SOURCE DATA START

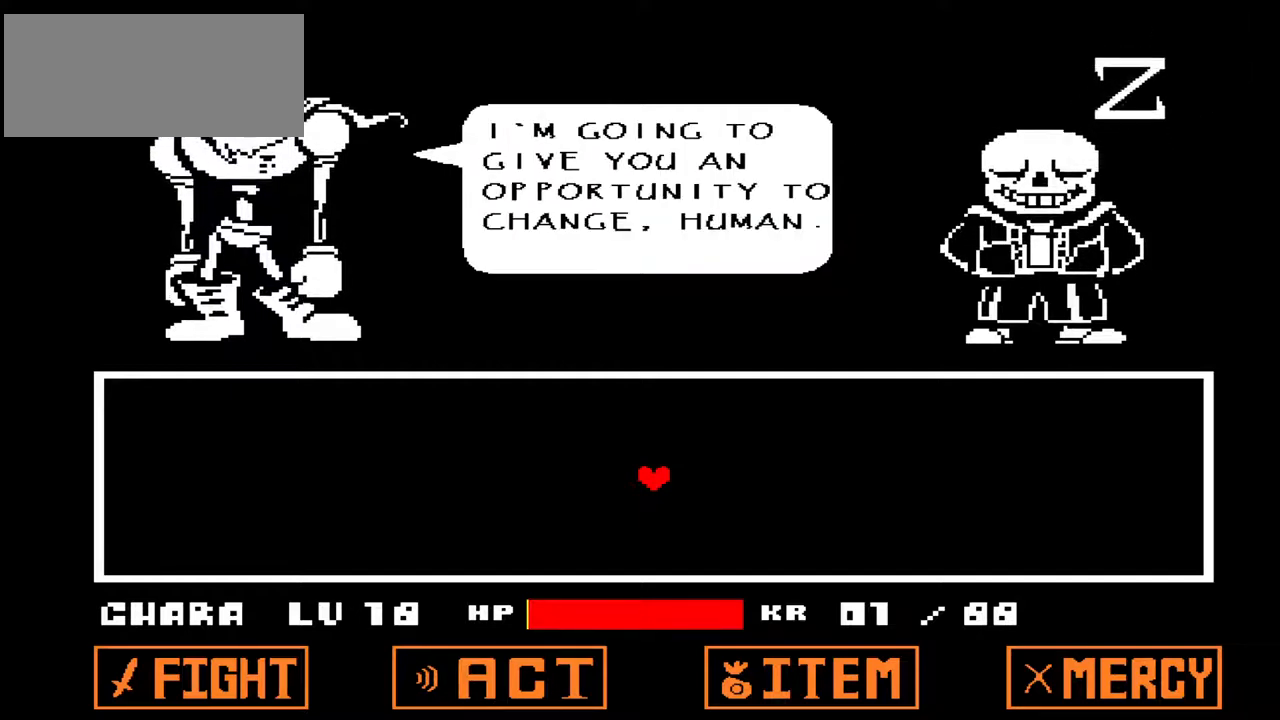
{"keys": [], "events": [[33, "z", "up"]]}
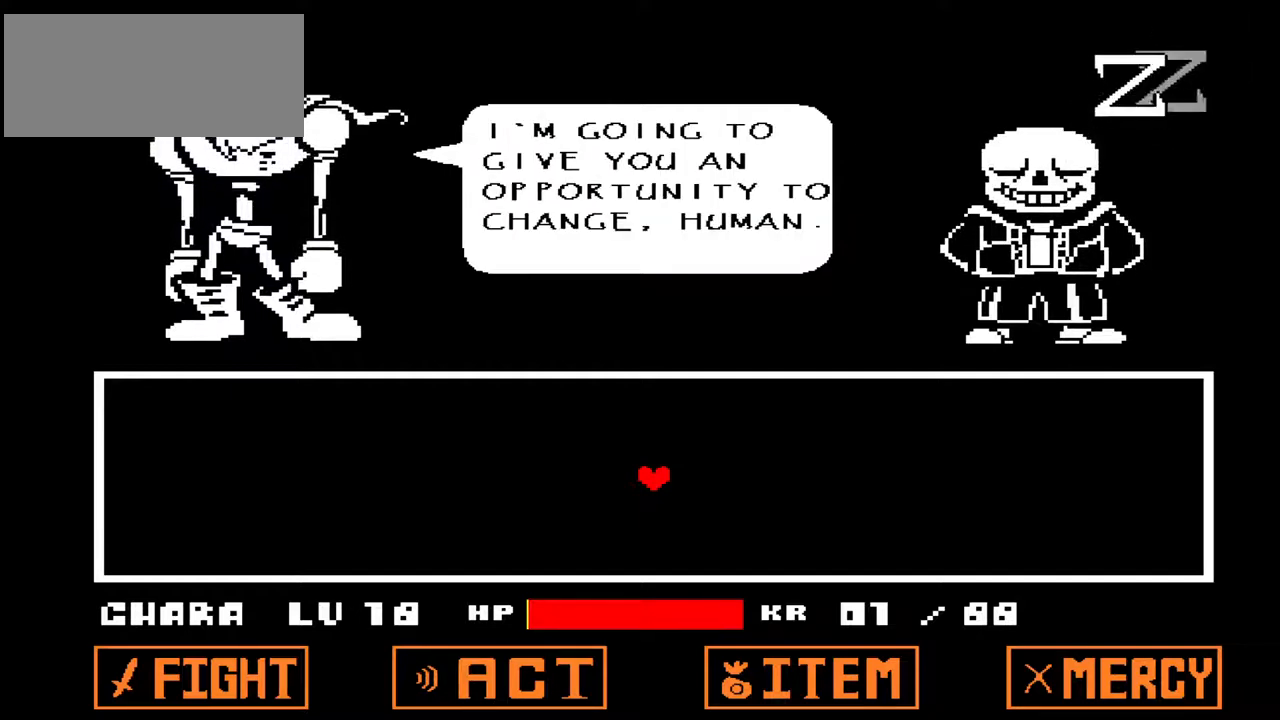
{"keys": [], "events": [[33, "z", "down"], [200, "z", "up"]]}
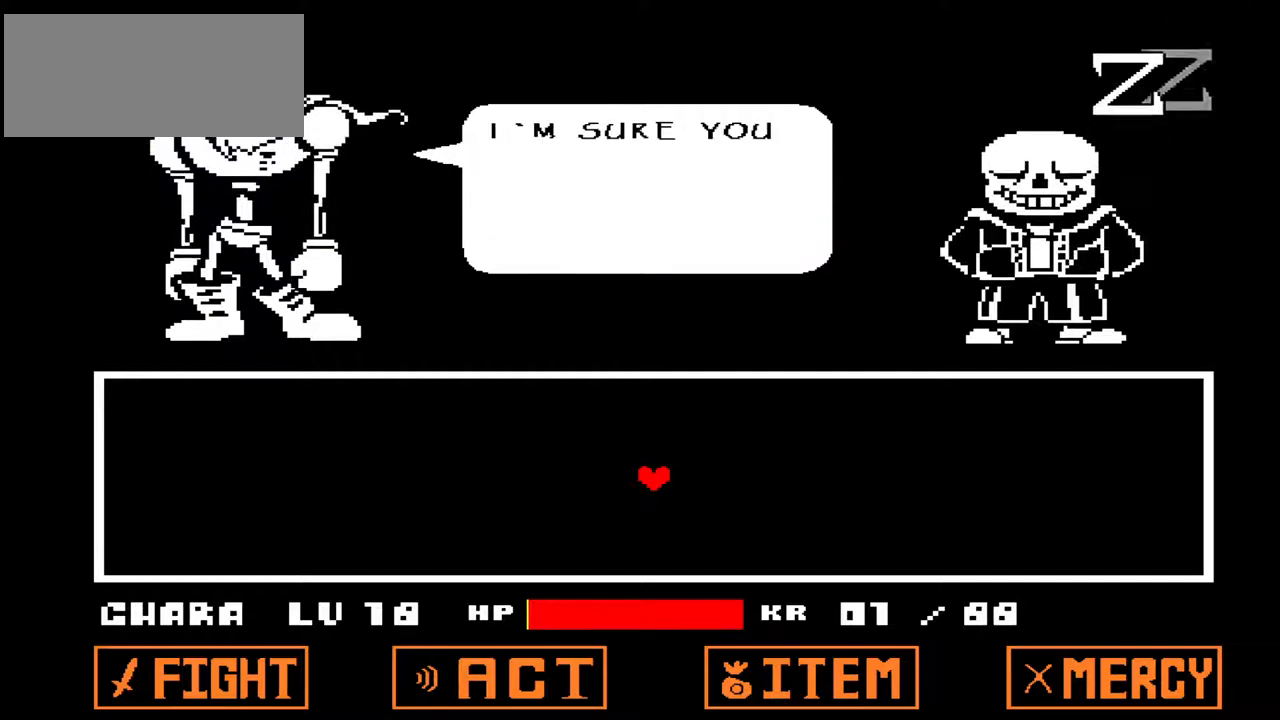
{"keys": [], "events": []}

SOURCE DATA END

= TASK OBJECTIVE =
Print the material above verbatim, no images.

= RESULT OF THIS EXERCISE =
{"keys": [], "events": [[33, "z", "up"]]}
{"keys": [], "events": [[33, "z", "down"], [200, "z", "up"]]}
{"keys": [], "events": []}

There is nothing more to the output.